= Task directions =
Your task is to find every line of the data that holds the string "pyautogui" and copy it.

(Collected data entries)
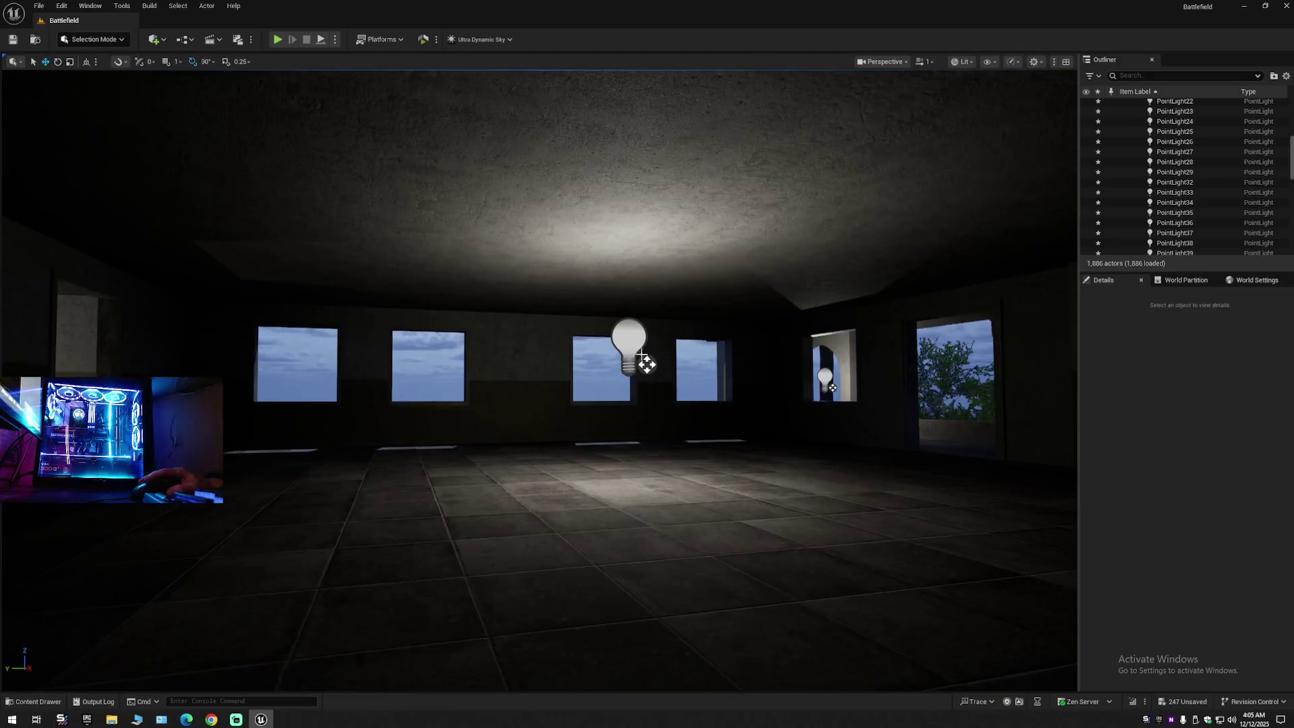
pyautogui.click(657, 377)
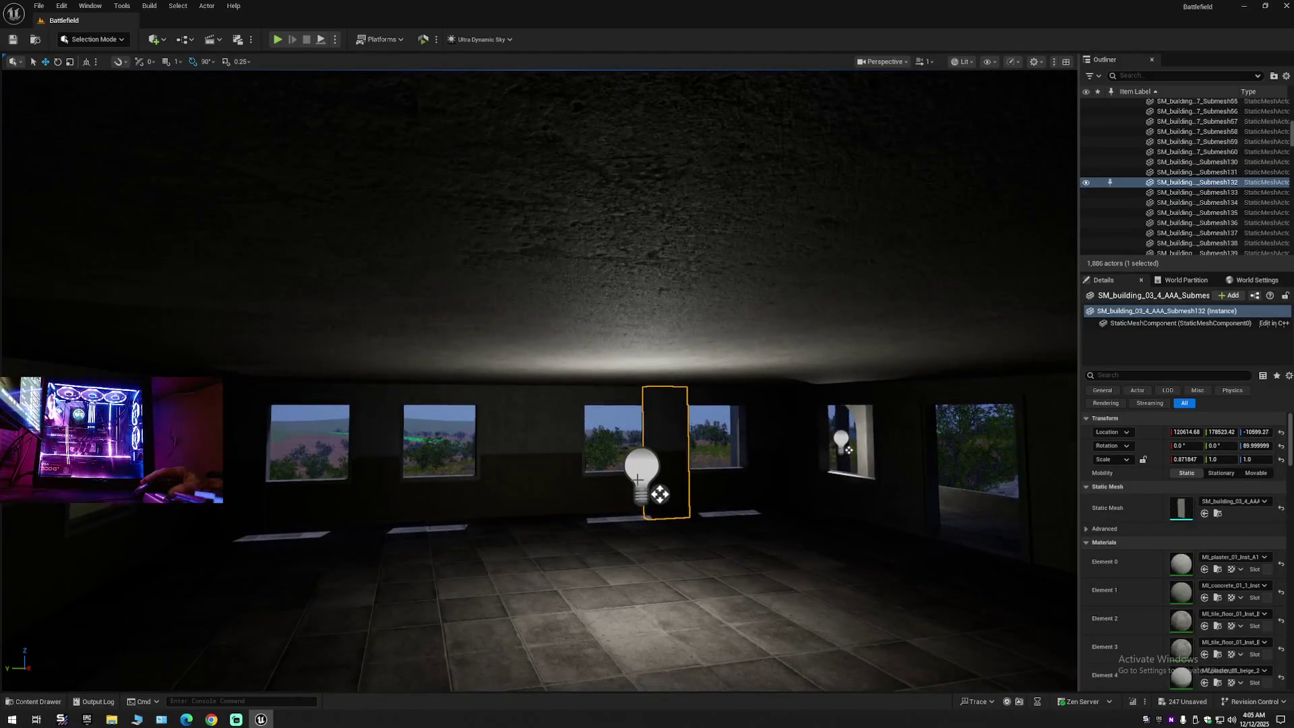
pyautogui.click(642, 489)
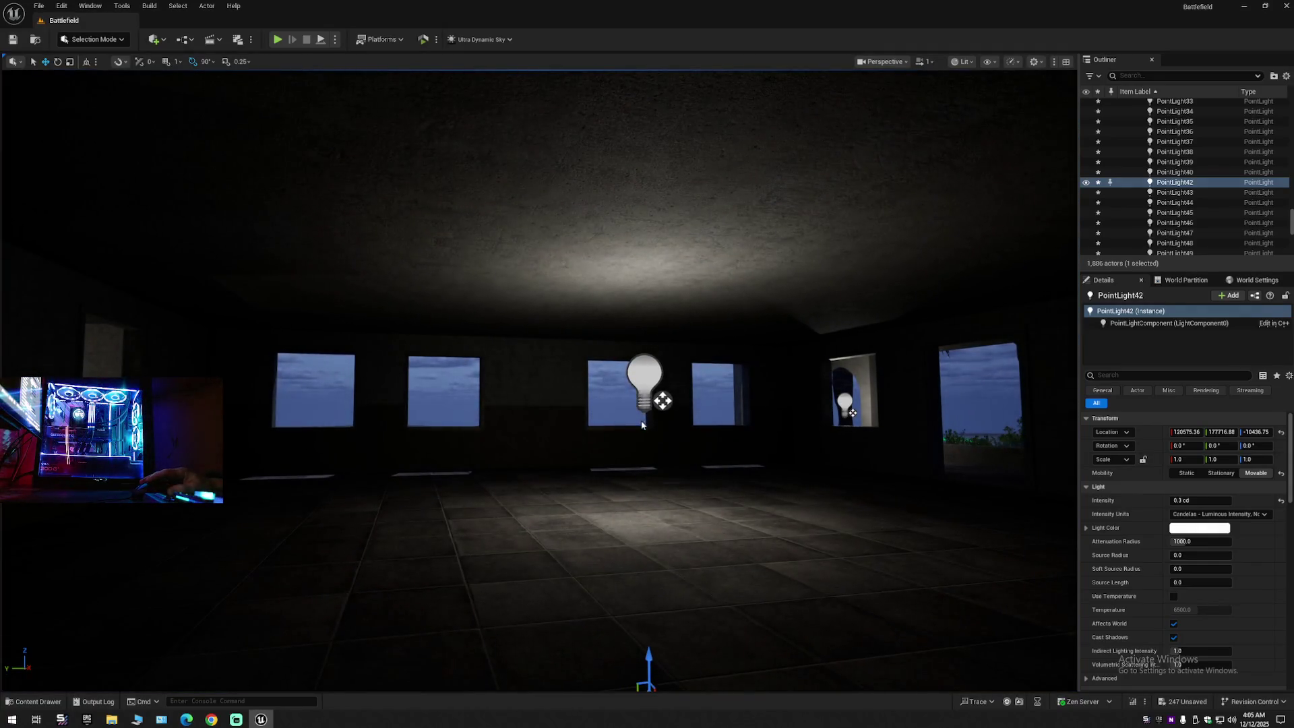
pyautogui.keyDown('ctrl'); pyautogui.click(642, 424); pyautogui.keyUp('ctrl')
pyautogui.press('Delete')
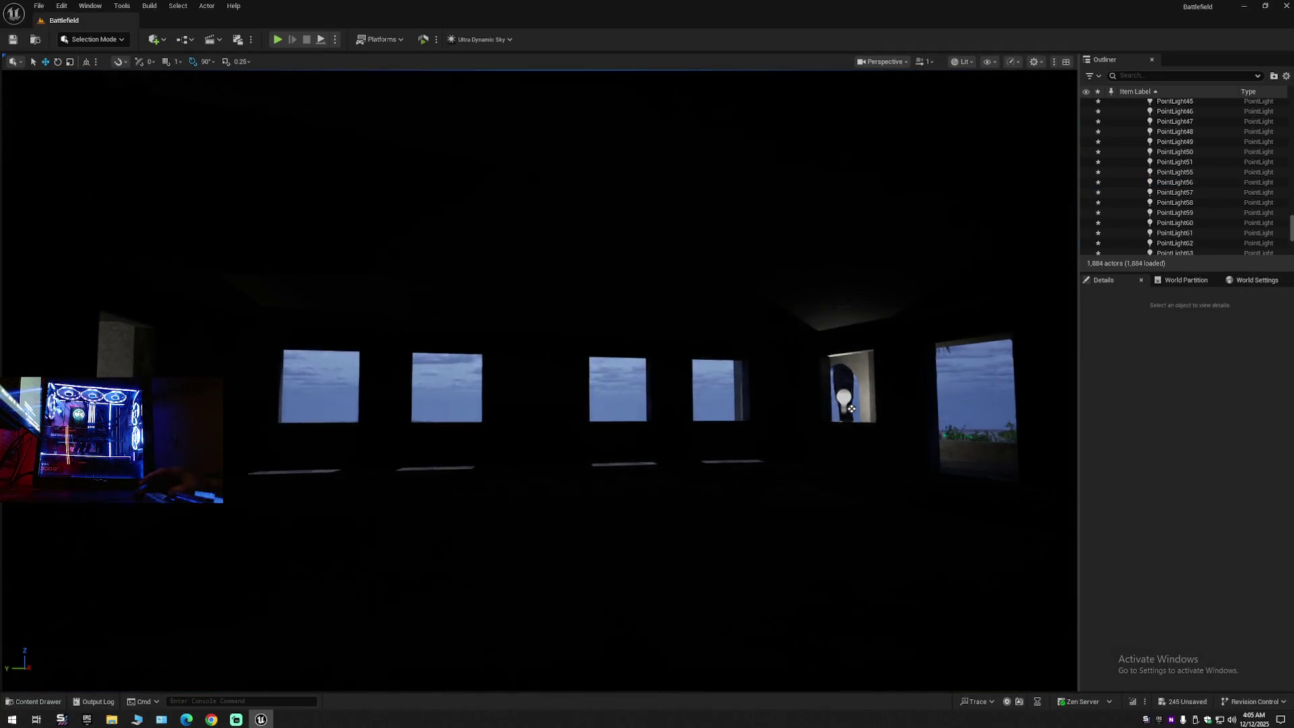
pyautogui.scroll(2, 539, 378)
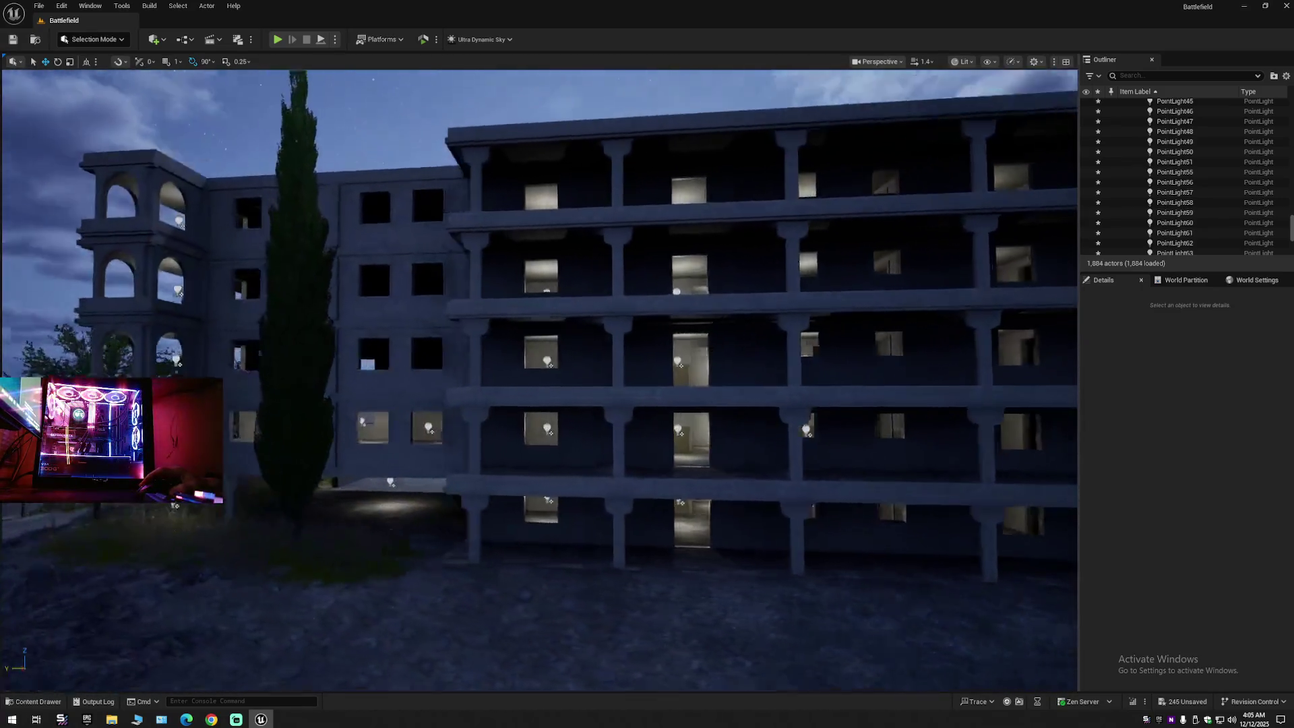
# Step: Select PointLight43 and PointLight32, then fly through the window into the room
pyautogui.press('w')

= Solution to the exercise =
pyautogui.click(657, 377)
pyautogui.click(642, 489)
pyautogui.keyDown('ctrl'); pyautogui.click(642, 424); pyautogui.keyUp('ctrl')
pyautogui.press('Delete')
pyautogui.scroll(2, 539, 378)
pyautogui.press('w')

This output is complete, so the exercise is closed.